In order to quiet this trouble among the Indians and to effect a settlement with them for the part which they had taken in this war, President Andrew Johnson negotiated the Fifteenth Creek Treaty on the 14th of June, 1866, at the City of Washington. By this treaty the Creeks bound themselves to remain firm allies and friends of the United States and to remain at peace with all other Indian tribes. This treaty provided that slavery should no longer exist among the Creeks and that the former slaves residing on the reservation and their descendants should share equally with the Indians in their lands and national funds.

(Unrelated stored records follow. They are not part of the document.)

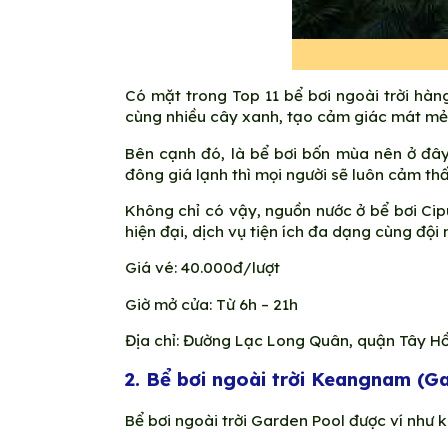
Có mặt trong Top 11 bể bơi ngoài trời hàn
cùng nhiều cây xanh, tạo cảm giác mát mẻ v
Bên cạnh đó, là bể bơi bốn mùa nên ở đây
đông giá lạnh thì mọi người sẽ luôn cảm thấ
Không chỉ có vậy, nguồn nước ở bể bơi Cip
hiện đại, dịch vụ tiện ích đa dạng cùng độ
Giá vé: 40.000đ/lượt
Giờ mở cửa: Từ 6h – 21h
Địa chỉ: Đường Lạc Long Quân, quận Tây Hồ
2. Bể bơi ngoài trời Keangnam (G
Bể bơi ngoài trời Garden Pool được ví như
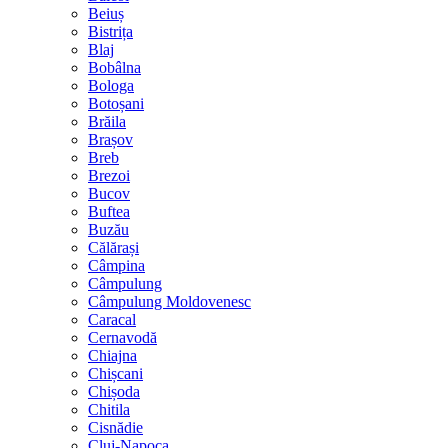
Beiuș
Bistrița
Blaj
Bobâlna
Bologa
Botoșani
Brăila
Brașov
Breb
Brezoi
Bucov
Buftea
Buzău
Călărași
Câmpina
Câmpulung
Câmpulung Moldovenesc
Caracal
Cernavodă
Chiajna
Chișcani
Chișoda
Chitila
Cisnădie
Cluj-Napoca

The Creeks were required to cede to the United States the west half of their entire domain, estimated to contain 3,250,560 acres, for which the United States agreed to pay them 30 cents per acre. The United States also agreed to pay those Creeks and Freedmen who had remained loyal to the Government during the war for their services, and for losses incurred.

Source: Benedict, John D. Muskogee and northeastern Oklahoma, including the counties of Muskogee, McIntosh, Wagoner, Cherokee, Sequoyah, Adair, Delaware, Mayes, Rogers, Washington, Nowata, Craig, and Ottawa. 3 v. illus., ports., facsims. 28 cm. Chicago, S.J. Clarke Pub. Co., 1922.